Problem to solve. Rewrite the material below, swapping every "photo" for "image" and leaving everything else as it is.

Data for this exercise.

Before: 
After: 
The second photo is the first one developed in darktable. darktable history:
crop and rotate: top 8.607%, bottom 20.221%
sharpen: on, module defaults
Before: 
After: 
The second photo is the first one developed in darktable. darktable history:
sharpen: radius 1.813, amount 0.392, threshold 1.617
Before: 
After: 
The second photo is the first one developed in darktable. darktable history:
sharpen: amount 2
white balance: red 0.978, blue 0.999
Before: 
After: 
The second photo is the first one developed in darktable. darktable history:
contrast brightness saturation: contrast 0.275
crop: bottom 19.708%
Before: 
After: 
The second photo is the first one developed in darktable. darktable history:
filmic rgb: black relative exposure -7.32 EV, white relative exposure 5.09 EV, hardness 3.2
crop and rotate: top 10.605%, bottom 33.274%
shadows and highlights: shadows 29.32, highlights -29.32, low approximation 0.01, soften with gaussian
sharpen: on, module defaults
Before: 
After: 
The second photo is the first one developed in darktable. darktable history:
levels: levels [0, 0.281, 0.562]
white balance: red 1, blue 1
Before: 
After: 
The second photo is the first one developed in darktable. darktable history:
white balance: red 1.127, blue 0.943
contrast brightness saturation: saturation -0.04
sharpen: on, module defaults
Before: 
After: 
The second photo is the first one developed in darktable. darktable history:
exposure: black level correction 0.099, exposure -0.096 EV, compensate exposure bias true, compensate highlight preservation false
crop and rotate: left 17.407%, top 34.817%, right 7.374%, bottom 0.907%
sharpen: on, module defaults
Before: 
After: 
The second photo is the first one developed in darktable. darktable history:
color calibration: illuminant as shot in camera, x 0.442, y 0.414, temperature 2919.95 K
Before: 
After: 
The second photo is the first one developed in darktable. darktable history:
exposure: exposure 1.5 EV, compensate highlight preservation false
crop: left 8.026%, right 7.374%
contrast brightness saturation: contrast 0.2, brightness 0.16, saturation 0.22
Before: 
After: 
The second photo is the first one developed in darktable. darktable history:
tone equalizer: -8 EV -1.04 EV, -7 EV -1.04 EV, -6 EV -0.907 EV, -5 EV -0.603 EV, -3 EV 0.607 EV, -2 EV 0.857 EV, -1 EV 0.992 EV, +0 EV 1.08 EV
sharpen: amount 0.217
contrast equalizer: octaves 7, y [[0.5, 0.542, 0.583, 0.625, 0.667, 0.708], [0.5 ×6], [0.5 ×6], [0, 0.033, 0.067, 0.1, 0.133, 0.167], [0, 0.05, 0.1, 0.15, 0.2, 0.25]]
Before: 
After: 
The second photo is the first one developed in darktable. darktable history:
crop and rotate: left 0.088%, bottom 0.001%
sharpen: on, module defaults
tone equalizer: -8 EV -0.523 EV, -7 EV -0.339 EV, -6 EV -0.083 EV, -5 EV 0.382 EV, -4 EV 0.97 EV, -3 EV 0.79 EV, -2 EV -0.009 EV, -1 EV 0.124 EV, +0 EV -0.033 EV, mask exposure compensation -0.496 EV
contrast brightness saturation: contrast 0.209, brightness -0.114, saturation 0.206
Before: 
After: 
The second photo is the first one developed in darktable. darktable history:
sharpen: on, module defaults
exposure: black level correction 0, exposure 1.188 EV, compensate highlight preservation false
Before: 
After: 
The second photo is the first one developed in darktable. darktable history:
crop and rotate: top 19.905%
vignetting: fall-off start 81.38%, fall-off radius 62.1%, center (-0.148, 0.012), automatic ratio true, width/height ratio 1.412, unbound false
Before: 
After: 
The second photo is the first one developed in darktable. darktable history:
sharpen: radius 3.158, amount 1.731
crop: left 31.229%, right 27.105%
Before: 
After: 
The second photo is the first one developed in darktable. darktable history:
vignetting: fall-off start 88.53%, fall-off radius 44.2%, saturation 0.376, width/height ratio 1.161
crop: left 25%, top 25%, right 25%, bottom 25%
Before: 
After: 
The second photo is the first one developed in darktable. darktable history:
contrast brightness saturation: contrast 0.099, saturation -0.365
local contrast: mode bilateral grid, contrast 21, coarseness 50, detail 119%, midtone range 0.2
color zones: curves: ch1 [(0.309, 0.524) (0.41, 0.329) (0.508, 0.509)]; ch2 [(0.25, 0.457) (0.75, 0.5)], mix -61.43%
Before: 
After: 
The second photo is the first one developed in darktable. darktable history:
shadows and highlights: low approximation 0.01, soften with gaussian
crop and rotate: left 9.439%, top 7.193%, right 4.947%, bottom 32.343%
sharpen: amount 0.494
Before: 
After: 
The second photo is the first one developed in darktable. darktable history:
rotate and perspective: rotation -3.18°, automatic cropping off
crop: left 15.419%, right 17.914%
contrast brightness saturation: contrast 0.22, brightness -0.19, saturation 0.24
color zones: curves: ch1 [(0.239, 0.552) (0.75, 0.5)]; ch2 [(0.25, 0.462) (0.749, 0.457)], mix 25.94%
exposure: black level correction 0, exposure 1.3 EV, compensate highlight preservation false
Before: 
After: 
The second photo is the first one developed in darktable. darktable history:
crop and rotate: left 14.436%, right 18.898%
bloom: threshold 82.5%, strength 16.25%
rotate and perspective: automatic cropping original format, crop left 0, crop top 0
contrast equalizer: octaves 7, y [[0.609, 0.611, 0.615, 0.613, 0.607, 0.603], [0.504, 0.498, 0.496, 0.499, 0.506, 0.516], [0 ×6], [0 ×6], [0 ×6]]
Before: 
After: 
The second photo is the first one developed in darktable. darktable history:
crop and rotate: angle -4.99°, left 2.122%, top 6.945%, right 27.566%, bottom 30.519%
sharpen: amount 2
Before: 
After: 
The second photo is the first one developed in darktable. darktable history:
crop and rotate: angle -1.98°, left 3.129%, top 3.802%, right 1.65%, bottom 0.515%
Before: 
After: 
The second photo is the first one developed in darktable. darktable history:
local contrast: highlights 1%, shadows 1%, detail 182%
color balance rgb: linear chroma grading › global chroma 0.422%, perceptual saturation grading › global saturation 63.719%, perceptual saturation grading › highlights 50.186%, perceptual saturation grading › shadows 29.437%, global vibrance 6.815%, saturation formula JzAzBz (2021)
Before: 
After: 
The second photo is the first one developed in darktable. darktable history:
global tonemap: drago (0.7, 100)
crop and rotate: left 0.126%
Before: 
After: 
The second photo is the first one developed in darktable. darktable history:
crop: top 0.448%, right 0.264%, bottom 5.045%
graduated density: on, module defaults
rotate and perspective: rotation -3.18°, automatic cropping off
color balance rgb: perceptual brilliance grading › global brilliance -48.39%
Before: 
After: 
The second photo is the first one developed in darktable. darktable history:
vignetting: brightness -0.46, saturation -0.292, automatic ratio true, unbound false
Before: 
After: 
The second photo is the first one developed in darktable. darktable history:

Result.
Before: 
After: 
The second image is the first one developed in darktable. darktable history:
crop and rotate: top 8.607%, bottom 20.221%
sharpen: on, module defaults
Before: 
After: 
The second image is the first one developed in darktable. darktable history:
sharpen: radius 1.813, amount 0.392, threshold 1.617
Before: 
After: 
The second image is the first one developed in darktable. darktable history:
sharpen: amount 2
white balance: red 0.978, blue 0.999
Before: 
After: 
The second image is the first one developed in darktable. darktable history:
contrast brightness saturation: contrast 0.275
crop: bottom 19.708%
Before: 
After: 
The second image is the first one developed in darktable. darktable history:
filmic rgb: black relative exposure -7.32 EV, white relative exposure 5.09 EV, hardness 3.2
crop and rotate: top 10.605%, bottom 33.274%
shadows and highlights: shadows 29.32, highlights -29.32, low approximation 0.01, soften with gaussian
sharpen: on, module defaults
Before: 
After: 
The second image is the first one developed in darktable. darktable history:
levels: levels [0, 0.281, 0.562]
white balance: red 1, blue 1
Before: 
After: 
The second image is the first one developed in darktable. darktable history:
white balance: red 1.127, blue 0.943
contrast brightness saturation: saturation -0.04
sharpen: on, module defaults
Before: 
After: 
The second image is the first one developed in darktable. darktable history:
exposure: black level correction 0.099, exposure -0.096 EV, compensate exposure bias true, compensate highlight preservation false
crop and rotate: left 17.407%, top 34.817%, right 7.374%, bottom 0.907%
sharpen: on, module defaults
Before: 
After: 
The second image is the first one developed in darktable. darktable history:
color calibration: illuminant as shot in camera, x 0.442, y 0.414, temperature 2919.95 K
Before: 
After: 
The second image is the first one developed in darktable. darktable history:
exposure: exposure 1.5 EV, compensate highlight preservation false
crop: left 8.026%, right 7.374%
contrast brightness saturation: contrast 0.2, brightness 0.16, saturation 0.22
Before: 
After: 
The second image is the first one developed in darktable. darktable history:
tone equalizer: -8 EV -1.04 EV, -7 EV -1.04 EV, -6 EV -0.907 EV, -5 EV -0.603 EV, -3 EV 0.607 EV, -2 EV 0.857 EV, -1 EV 0.992 EV, +0 EV 1.08 EV
sharpen: amount 0.217
contrast equalizer: octaves 7, y [[0.5, 0.542, 0.583, 0.625, 0.667, 0.708], [0.5 ×6], [0.5 ×6], [0, 0.033, 0.067, 0.1, 0.133, 0.167], [0, 0.05, 0.1, 0.15, 0.2, 0.25]]
Before: 
After: 
The second image is the first one developed in darktable. darktable history:
crop and rotate: left 0.088%, bottom 0.001%
sharpen: on, module defaults
tone equalizer: -8 EV -0.523 EV, -7 EV -0.339 EV, -6 EV -0.083 EV, -5 EV 0.382 EV, -4 EV 0.97 EV, -3 EV 0.79 EV, -2 EV -0.009 EV, -1 EV 0.124 EV, +0 EV -0.033 EV, mask exposure compensation -0.496 EV
contrast brightness saturation: contrast 0.209, brightness -0.114, saturation 0.206
Before: 
After: 
The second image is the first one developed in darktable. darktable history:
sharpen: on, module defaults
exposure: black level correction 0, exposure 1.188 EV, compensate highlight preservation false
Before: 
After: 
The second image is the first one developed in darktable. darktable history:
crop and rotate: top 19.905%
vignetting: fall-off start 81.38%, fall-off radius 62.1%, center (-0.148, 0.012), automatic ratio true, width/height ratio 1.412, unbound false
Before: 
After: 
The second image is the first one developed in darktable. darktable history:
sharpen: radius 3.158, amount 1.731
crop: left 31.229%, right 27.105%
Before: 
After: 
The second image is the first one developed in darktable. darktable history:
vignetting: fall-off start 88.53%, fall-off radius 44.2%, saturation 0.376, width/height ratio 1.161
crop: left 25%, top 25%, right 25%, bottom 25%
Before: 
After: 
The second image is the first one developed in darktable. darktable history:
contrast brightness saturation: contrast 0.099, saturation -0.365
local contrast: mode bilateral grid, contrast 21, coarseness 50, detail 119%, midtone range 0.2
color zones: curves: ch1 [(0.309, 0.524) (0.41, 0.329) (0.508, 0.509)]; ch2 [(0.25, 0.457) (0.75, 0.5)], mix -61.43%
Before: 
After: 
The second image is the first one developed in darktable. darktable history:
shadows and highlights: low approximation 0.01, soften with gaussian
crop and rotate: left 9.439%, top 7.193%, right 4.947%, bottom 32.343%
sharpen: amount 0.494
Before: 
After: 
The second image is the first one developed in darktable. darktable history:
rotate and perspective: rotation -3.18°, automatic cropping off
crop: left 15.419%, right 17.914%
contrast brightness saturation: contrast 0.22, brightness -0.19, saturation 0.24
color zones: curves: ch1 [(0.239, 0.552) (0.75, 0.5)]; ch2 [(0.25, 0.462) (0.749, 0.457)], mix 25.94%
exposure: black level correction 0, exposure 1.3 EV, compensate highlight preservation false
Before: 
After: 
The second image is the first one developed in darktable. darktable history:
crop and rotate: left 14.436%, right 18.898%
bloom: threshold 82.5%, strength 16.25%
rotate and perspective: automatic cropping original format, crop left 0, crop top 0
contrast equalizer: octaves 7, y [[0.609, 0.611, 0.615, 0.613, 0.607, 0.603], [0.504, 0.498, 0.496, 0.499, 0.506, 0.516], [0 ×6], [0 ×6], [0 ×6]]
Before: 
After: 
The second image is the first one developed in darktable. darktable history:
crop and rotate: angle -4.99°, left 2.122%, top 6.945%, right 27.566%, bottom 30.519%
sharpen: amount 2
Before: 
After: 
The second image is the first one developed in darktable. darktable history:
crop and rotate: angle -1.98°, left 3.129%, top 3.802%, right 1.65%, bottom 0.515%
Before: 
After: 
The second image is the first one developed in darktable. darktable history:
local contrast: highlights 1%, shadows 1%, detail 182%
color balance rgb: linear chroma grading › global chroma 0.422%, perceptual saturation grading › global saturation 63.719%, perceptual saturation grading › highlights 50.186%, perceptual saturation grading › shadows 29.437%, global vibrance 6.815%, saturation formula JzAzBz (2021)
Before: 
After: 
The second image is the first one developed in darktable. darktable history:
global tonemap: drago (0.7, 100)
crop and rotate: left 0.126%
Before: 
After: 
The second image is the first one developed in darktable. darktable history:
crop: top 0.448%, right 0.264%, bottom 5.045%
graduated density: on, module defaults
rotate and perspective: rotation -3.18°, automatic cropping off
color balance rgb: perceptual brilliance grading › global brilliance -48.39%
Before: 
After: 
The second image is the first one developed in darktable. darktable history:
vignetting: brightness -0.46, saturation -0.292, automatic ratio true, unbound false
Before: 
After: 
The second image is the first one developed in darktable. darktable history:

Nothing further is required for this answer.